Paolo Pulici, il Ciclone du Torino des années 70

Par Valentin Feuillette publié le 17 Mai 2020

En cette période trouble où le Calcio est toujours en suspens en raison de la pandémie mondiale du Covid-19, l’occasion se présente pour réviser ses classiques du football italien. Aujourd’hui, la rédaction de Calciomio vous fait voyager dans les années 70 avec la domination d’un attaquant extraordinaire mais pourtant assez peu reconnu : Paolo Pulici, meilleur buteur de l’histoire du Torino avec 172 réalisations en 437 rencontres jouées.

L’explosion au Torino, les Granata retrouvent le sommet

Né le 27 avril 1950 à Roncello près de Milan en Lombardie, Paolino Pulici de son nom complet commence sa carrière dans le mythique club de Legnano où il fait ses classes avant de taper dans l’œil de nombreux clubs qui lui proposent son premier contrat professionnel. D’abord courtisé par l’Inter, le club milanais se retire finalement de la course jugeant que le pied gauche de Pulici ne pourrait pas matcher avec celui de leur attaquant vedette Sandro Mazzola. De ce retrait milanais naît un intérêt précieux du Torino. Depuis le drame du Superga en 1949, les Granata sont bloqués dans le ventre mou de la Serie A (relégation en 1960) et ne parviennent plus à retrouver leur gloire passée. Le club turinois recherche alors activement de jeunes éléments pour bâtir une nouvelle période dorée et espère trouver en Paolo Pulici le visage de ce renouveau.

Le jeune Pulici s’engage donc avec le Torino en 1967. D’abord chez les jeunes où il obtient deux titres nationales avec la Primavera puis avec les pros. Le coach Edmondo Fabbri le lance chez les professionnels en 1969, titulaire dès sa première face à Cagliari (0-0). Les débuts sont plutôt compliqués pour Pulici : titulaire lors de trois de ses quatre premières saisons professionnelles, il joue 79 matchs mais ne marque que 9 buts. Critiqué pour ses déchets techniques et son manque de sang-froid devant les cages, l’explosion semble encore loin.
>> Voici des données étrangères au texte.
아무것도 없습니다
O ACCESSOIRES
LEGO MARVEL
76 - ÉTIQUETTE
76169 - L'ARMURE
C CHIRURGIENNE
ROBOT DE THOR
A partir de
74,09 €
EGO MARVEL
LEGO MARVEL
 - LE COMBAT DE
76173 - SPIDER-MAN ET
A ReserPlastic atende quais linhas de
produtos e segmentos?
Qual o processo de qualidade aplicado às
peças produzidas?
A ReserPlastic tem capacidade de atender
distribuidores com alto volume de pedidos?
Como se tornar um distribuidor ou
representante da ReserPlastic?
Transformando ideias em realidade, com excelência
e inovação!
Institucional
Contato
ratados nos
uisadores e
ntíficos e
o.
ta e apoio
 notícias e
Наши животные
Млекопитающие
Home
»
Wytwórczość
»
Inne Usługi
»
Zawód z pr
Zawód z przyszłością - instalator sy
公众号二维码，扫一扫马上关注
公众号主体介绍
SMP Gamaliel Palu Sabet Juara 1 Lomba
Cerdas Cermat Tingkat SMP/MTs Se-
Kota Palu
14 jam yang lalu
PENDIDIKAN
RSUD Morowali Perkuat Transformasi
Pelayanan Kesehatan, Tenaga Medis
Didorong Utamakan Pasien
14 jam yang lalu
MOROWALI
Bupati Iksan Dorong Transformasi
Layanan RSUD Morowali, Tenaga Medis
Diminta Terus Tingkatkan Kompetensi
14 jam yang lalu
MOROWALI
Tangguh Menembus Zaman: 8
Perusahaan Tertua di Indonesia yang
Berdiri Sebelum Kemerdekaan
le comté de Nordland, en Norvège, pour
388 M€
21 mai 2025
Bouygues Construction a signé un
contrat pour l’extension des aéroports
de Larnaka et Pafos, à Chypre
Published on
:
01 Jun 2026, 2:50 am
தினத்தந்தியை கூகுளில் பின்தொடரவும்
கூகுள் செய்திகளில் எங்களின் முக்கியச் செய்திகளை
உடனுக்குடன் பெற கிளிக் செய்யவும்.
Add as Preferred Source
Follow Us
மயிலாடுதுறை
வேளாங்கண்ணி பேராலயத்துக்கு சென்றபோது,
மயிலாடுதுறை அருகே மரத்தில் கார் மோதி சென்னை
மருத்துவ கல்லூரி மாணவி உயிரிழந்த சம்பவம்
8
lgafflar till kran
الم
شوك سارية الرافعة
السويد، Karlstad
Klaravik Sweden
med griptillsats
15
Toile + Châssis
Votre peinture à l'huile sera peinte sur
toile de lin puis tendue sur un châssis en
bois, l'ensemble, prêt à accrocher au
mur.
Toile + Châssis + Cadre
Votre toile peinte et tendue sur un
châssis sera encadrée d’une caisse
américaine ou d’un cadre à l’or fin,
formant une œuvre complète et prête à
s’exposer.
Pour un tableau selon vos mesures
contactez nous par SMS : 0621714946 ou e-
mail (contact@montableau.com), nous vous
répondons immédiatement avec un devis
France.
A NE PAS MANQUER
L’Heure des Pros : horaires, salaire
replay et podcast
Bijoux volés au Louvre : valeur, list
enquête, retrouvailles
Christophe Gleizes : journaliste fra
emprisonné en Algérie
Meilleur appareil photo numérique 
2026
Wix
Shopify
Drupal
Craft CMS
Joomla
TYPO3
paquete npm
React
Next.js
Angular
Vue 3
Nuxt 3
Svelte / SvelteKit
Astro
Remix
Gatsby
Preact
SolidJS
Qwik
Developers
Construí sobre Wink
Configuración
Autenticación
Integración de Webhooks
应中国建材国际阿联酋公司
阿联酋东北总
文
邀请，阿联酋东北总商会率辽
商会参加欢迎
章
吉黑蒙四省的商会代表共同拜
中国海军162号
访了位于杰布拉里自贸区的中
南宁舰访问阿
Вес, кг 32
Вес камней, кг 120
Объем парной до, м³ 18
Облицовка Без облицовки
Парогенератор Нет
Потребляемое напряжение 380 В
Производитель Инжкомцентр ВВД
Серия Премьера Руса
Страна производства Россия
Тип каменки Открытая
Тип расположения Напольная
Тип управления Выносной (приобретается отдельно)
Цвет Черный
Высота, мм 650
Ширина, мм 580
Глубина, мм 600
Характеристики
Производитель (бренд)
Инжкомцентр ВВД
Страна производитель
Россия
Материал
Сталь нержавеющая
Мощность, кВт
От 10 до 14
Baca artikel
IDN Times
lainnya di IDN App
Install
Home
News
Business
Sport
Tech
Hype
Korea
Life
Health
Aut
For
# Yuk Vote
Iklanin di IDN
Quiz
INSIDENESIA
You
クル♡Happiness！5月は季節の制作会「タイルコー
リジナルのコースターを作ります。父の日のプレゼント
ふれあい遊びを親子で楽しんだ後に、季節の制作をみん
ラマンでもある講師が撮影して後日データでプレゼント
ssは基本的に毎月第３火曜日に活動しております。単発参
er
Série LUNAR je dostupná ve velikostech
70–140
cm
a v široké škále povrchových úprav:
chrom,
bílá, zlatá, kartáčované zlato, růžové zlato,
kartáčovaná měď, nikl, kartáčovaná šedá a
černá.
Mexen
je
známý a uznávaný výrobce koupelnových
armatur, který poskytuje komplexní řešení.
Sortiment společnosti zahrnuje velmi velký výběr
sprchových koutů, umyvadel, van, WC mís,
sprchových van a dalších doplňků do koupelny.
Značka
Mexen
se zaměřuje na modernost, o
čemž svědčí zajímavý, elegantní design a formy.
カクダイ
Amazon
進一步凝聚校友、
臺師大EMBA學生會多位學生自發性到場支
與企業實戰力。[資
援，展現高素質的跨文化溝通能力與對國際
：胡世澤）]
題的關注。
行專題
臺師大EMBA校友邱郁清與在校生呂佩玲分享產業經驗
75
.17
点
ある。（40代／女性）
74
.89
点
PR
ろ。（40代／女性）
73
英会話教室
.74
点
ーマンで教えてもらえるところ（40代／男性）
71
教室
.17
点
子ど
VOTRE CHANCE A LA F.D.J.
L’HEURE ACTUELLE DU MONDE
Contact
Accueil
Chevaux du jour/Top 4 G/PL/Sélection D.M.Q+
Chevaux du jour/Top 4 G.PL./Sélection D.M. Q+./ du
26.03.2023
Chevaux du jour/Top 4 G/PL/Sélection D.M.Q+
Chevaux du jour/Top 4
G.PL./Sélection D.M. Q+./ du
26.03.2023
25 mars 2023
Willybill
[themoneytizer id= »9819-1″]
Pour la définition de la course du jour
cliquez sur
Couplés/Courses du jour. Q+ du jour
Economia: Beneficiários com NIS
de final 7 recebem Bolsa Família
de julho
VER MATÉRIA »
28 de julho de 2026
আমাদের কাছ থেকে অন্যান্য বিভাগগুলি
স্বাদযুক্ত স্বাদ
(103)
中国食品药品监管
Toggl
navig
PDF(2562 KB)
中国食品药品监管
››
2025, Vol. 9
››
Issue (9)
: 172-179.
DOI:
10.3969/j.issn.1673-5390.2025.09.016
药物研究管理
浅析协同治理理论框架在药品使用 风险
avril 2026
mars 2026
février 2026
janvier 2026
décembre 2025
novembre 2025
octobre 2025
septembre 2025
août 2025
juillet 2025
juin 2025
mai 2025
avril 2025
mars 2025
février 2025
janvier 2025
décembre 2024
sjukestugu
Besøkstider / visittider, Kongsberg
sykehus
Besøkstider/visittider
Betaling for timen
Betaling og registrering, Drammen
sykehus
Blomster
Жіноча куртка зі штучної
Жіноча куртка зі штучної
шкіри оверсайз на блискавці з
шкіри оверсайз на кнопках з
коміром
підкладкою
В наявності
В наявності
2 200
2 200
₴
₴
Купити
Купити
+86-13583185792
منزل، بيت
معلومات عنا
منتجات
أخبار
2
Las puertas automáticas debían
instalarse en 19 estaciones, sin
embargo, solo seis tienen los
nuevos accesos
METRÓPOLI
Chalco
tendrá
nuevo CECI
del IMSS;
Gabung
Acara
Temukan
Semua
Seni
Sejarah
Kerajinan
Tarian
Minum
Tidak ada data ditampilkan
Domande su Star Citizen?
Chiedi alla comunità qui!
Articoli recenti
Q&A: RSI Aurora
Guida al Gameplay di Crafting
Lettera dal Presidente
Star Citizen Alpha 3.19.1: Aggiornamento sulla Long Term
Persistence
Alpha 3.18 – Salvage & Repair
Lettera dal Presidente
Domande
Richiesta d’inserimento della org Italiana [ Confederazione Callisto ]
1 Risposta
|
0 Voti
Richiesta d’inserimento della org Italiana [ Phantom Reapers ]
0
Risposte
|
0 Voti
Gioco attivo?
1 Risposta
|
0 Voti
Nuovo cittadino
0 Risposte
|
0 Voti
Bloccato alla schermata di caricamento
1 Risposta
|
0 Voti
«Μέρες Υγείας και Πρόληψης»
Après un bref retour chez les jeunes pour retravailler ses fondamentaux, il est à nouveau propulsé titulaire en 1973 sous la houlette de Gustavo Giagnoni où il termine meilleur buteur du championnat avec 17 buts. Il réitère cet exploit en 1975 (18 buts) puis en 1976 (21 buts). C’est durant cette saison 1976 que le Torino de Luigi Radice avec les frères Sala mais aussi Zaccarelli est sacré champion devant la Juventus. Avec un tandem surnommé « I gemelli del gol » formé de Francesco Graziani et Paolo Pulici, les Granata retrouvent leur trône.

Avec des statistiques en nette baisse et un niveau plus irrégulier, il quitte gratuitement le Torino en 1982 pour jouer une saison à Udinese puis trois autres à la Fiorentina. Quelques matchs, quelques buts puis Pulici prend sa retraite en 1985 loin des projecteurs et du sommet où il se trouvait – presque dans l’anonymat.

La Squadra Azzurra, l’acte manqué de Pulici

Malgré une domination individuelle du championnat italien (trois fois meilleurs buteurs d’Italie dans la décennie 70), Paolo Pulici n’a jamais réellement été un cadre de la Nazionale. En effet, au cours de sa carrière, le Puliciclone n’est apparu que dix-neuf fois pour cinq buts sous le maillot de l’équipe nationale entre 1973 et 1978. Souvent barré dans la rotation par le joueur de la Juventus Roberto Bettega et la légende Luigi Riva, il participe malgré tout aux Coupes du Monde 74 et 78 mais sans jamais rentré sur la pelouse. Peut-être le seul point noir de sa carrière qui lui aurait permis une plus large réputation mondiale.

Une retraite aux couleurs grenats

Lors de ses premières années de jeune retraité, Paolo Pulici devient assistant dans le petit club de Piacenza où il reste trois années avant de monter en 1990, une école de football qui porte son nom pour former les jeunes du club du Tritium dans lequel il travaille encore aujourd’hui. Intronisé au Hall of Fame des Granata, il reste très proche du Torino notamment lors des commémorations ou rassemblements organisés. Meilleur buteur avec 172 buts et deuxième joueur le plus capé de l’histoire du Torino, Paolo Pulici reste la plus grande légende post-Grande Torino bien que méconnu du grand public.